What Hong Kong SMBs need to know amidst BYOD and mobility

According to the 2nd annual "Report on Hong Kong SME Cloud Adoption, Security & Privacy Readiness Survey" compiled by the Internet Society Hong Kong and Cloud Security Alliance (HK & Macau Chapter), close to 83% of surveyed companies are utilising or planning to utilise Cloud services in the year ahead, a significant increase from the 55% reported in the previous year.

The two Cloud services mostly used among Hong Kong businesses are email and data storage with nearly all businesses using Cloud-based emails to run their day to day activities.

With the recent uptake of employee Bring Your Own Device (BYOD) programs in Hong Kong, it is important for businesses to recognise the risks that come with the adoption of Cloud services. Keeping business critical information secure from hackers while successfully maintaining a BYOD or work-from-home program remains a key challenge for many SMBs.

Ten years ago, Hong Kong became one of the first developed financial markets to establish Two-factor Authentication (2FA), enabling Internet banking to flourish in a safe and secure environment. Yet, it is only recently that multifactor authentication has become the norm (both Apple and Snapchat have recently added 2FA to their login process), and increasingly, the law.

Since August 1, the European Banking Association (EBA) now requires multifactor authentication customer authentication when collecting payments for online transactions. Other markets, such as Singapore, have or are likely to issue similar regulations in the coming years.

For businesses looking to implement multifactor authentication, here are the top five tips we've gathered:

1. Keep track of regional restrictions

Each country works differently and understanding local regulations is important in ensuring the smooth transmission of SMS messages. France, for example, requires alphabetic sender IDs, while Germany only allows individuals and businesses with a physical presence to qualify for a phone number with a local area code. Refer to knowledgebases to make sure you are taking regional restrictions into account.

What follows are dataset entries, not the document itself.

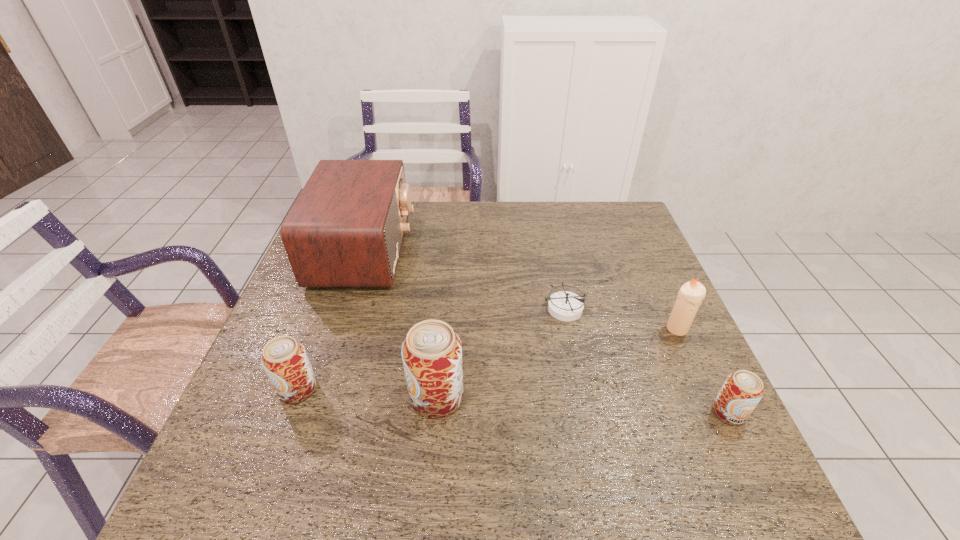
I want to click on the leftmost beer can, so click(284, 359).

The image size is (960, 540). I want to click on the third shortest object, so click(x=284, y=359).

Where is `the tallest beer can`? the tallest beer can is located at coordinates (432, 352).

Identify the location of the second beer can from right to left. This screenshot has width=960, height=540. (432, 352).

Locate an element on the screen. the shortest beer can is located at coordinates (741, 392).

Locate an element on the screen. This screenshot has height=540, width=960. the rightmost beer can is located at coordinates click(741, 392).

This screenshot has height=540, width=960. What are the coordinates of `the farthest object` in the screenshot? It's located at (346, 228).

What are the coordinates of `compass` in the screenshot? It's located at (566, 306).

At what (x,y) coordinates should I click in order to perform the action: click on the shortest object. Please return your answer as a coordinate pair (x, y). Looking at the image, I should click on (566, 306).

Locate an element on the screen. The image size is (960, 540). candle is located at coordinates (689, 298).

2. Watch for non-mobile numbers

There are many scenarios where SMS messages simply will not work. The vision-impaired or people without access to cell phones are prime examples. To address this, introduce a text-to-speech option instead. Also, fraudsters have a inclination to use VoIP numbers, so be cautious with them.

3. Be culturally aware

Implementing multiple language support is easy but is an important detail that is often overlooked. Also know what you pay for – more likely than not, inexpensive translations are also poor translations that may lead to poor customer experiences. For example, in India response rates are highest when sending messages in English.

4. Timing is key

Make sure to include time algorithms like RFC6238 that will automatically void verification codes if they are not used within an adjustable time period. If you do not void your codes within a reasonable amount of time (5 minutes is generally advisable), you are allowing spammers to collect your codes and infiltrate your service.

5. Keep an eye on conversion rates

After you have had your multifactor solution up and running, look at your conversion record and adjust accordingly. Is your timing window too small? Are your pin codes too long? Security is critical but so is user experience.

SMBs are the driving force of Hong Kong's economy. According to the latest Hong Kong Government 2015-16 Budget, there are 320,000 SMBs in Hong Kong, accounting for 98% of total local enterprises and employing 50% of the private sector workforce.

As trends such as BYOD and mobility continue to become the norm, ensuring enterprise security is no longer the sole concern of multinationals or large organisations but also a top priority for Hong Kong SMBs. Only by running daily operations in a secure and authenticated environment will SMBs be able to reap the benefits of their broader business strategies and initiatives.